Once you attempt the test connection/event, we will have the required logs.
Please share these logs with us.
You can revert the changes done to customer_wrapper.conf once the logs are collected.
Hi @biswajit and @paulryan.uchi,
The root cause is the change in the latest Java 8 release. As Kasi mentioned earlier, Java 8 build 291 and higher disables TLSv1 and TLSv1.1 by default. For more details, please see April 2021 Java release notes here: Java™ SE Development Kit 8, Update 291 Release Notes.
As Kasi mentioned, edit your java.security file and remove TLSv1 from the jdk.tls.disabledAlgorithms property and restart the ATS to restore the connectivity.
Though we were able to get hold of a patch that fixes the activetransfer log issue. By applying that, the logs are now getting written on activeTransfer.log. Tried to increase the debug level to trace. But this is the only logs i can see during the connection test through VFS.

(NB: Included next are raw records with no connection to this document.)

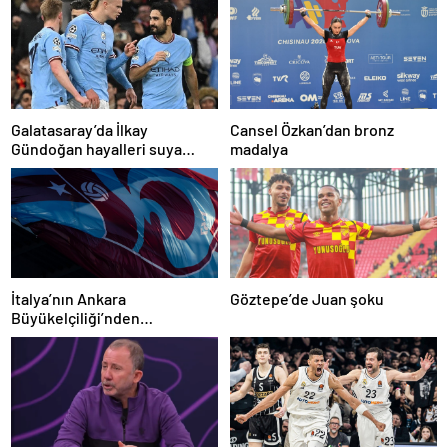
Galatasaray’da İlkay
Cansel Özkan’dan bronz
Gündoğan hayalleri suya
madalya
düştü
İtalya’nın Ankara
Göztepe’de Juan şoku
Büyükelçiliği’nden
Trabzonspor’a teşekkür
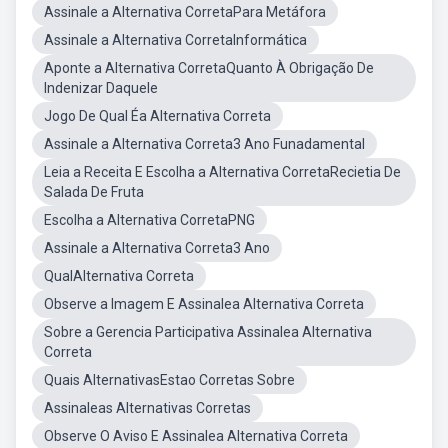
Assinale a Alternativa CorretaPara Metáfora
Assinale a Alternativa CorretaInformática
Aponte a Alternativa CorretaQuanto À Obrigação De
Indenizar Daquele
Jogo De Qual Éa Alternativa Correta
Assinale a Alternativa Correta3 Ano Funadamental
Leia a Receita E Escolha a Alternativa CorretaRecietia De
Salada De Fruta
Escolha a Alternativa CorretaPNG
Assinale a Alternativa Correta3 Ano
QualAlternativa Correta
Observe a Imagem E Assinalea Alternativa Correta
Sobre a Gerencia Participativa Assinalea Alternativa
Correta
Quais AlternativasEstao Corretas Sobre
Assinaleas Alternativas Corretas
Observe O Aviso E Assinalea Alternativa Correta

2021-08-11 19:39:11,353 INFO [com.softwareag.mft.external.session.ftp ][0008] - [:2028690223] Connecting to:MVS3-FTP.PACENT.COM:990
2021-08-11 19:39:11,376 INFO [com.softwareag.mft.external.session.ftp ][0023] - [:2028690223] Output stream:null, written:QUIT
2021-08-11 19:39:11,401 TRACE [com.softwareag.mft.database ][3002] - Total active DB Connections: 1
2021-08-11 19:39:11,404 TRACE [com.softwareag.mft.database ][3002] - Total active DB Connections: 1
Just wanted to provide an update on removing the TLSv1 from the jdk.tls.disabledAlgorithms. After changing that and restarting IS, we are still seeing the same error. We still did not find any other solution and the end system decided to just change the protocol to FTPES. ATS was able to connect using that protocol.